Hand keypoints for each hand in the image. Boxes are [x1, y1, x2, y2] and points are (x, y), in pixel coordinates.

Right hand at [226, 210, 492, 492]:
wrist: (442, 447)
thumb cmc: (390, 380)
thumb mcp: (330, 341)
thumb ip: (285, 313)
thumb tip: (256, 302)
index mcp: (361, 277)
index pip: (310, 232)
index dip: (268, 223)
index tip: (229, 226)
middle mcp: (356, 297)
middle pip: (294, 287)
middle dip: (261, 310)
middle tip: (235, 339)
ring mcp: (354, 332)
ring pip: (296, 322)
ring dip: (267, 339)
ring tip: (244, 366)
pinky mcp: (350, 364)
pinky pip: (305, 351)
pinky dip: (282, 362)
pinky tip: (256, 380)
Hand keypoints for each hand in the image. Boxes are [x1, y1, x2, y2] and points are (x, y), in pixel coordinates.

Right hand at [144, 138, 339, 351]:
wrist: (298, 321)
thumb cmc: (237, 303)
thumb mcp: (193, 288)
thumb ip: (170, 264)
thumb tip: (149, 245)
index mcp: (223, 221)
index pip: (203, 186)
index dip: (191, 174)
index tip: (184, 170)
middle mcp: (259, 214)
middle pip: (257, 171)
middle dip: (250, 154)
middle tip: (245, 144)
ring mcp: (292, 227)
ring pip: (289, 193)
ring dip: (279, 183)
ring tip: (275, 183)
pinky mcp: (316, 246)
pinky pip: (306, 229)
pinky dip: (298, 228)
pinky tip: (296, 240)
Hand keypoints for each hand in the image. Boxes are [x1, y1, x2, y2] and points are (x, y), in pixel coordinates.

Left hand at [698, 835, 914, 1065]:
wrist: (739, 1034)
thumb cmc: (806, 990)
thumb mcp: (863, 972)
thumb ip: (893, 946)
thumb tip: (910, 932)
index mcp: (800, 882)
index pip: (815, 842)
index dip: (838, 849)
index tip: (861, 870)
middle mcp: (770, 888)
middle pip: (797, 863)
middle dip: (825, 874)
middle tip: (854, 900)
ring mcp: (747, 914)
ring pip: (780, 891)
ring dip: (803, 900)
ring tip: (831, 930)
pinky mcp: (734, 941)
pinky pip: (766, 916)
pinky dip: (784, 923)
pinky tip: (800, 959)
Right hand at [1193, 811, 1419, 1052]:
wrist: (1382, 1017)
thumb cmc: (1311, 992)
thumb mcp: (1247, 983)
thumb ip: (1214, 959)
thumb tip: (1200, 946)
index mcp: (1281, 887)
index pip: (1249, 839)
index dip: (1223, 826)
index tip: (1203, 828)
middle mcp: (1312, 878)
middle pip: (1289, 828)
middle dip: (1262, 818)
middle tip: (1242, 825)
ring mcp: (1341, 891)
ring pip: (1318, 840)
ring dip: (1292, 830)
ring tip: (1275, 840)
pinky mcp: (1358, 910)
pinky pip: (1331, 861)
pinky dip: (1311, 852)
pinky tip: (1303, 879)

-.-.-

WHAT TO DO: The lines running from the start of the data through the one that contains "thumb tip: (256, 302)" should be reproduced exactly, and only those.

OUTPUT BELOW:
Hand keypoints for each hand in the image. Boxes are [x1, y1, x2, y2] and points are (x, y), in pixel coordinates.

Right hand at [226, 210, 492, 492]:
wrist: (442, 447)
thumb cmc: (390, 380)
thumb mcp: (330, 341)
thumb ip: (285, 313)
thumb tip: (256, 302)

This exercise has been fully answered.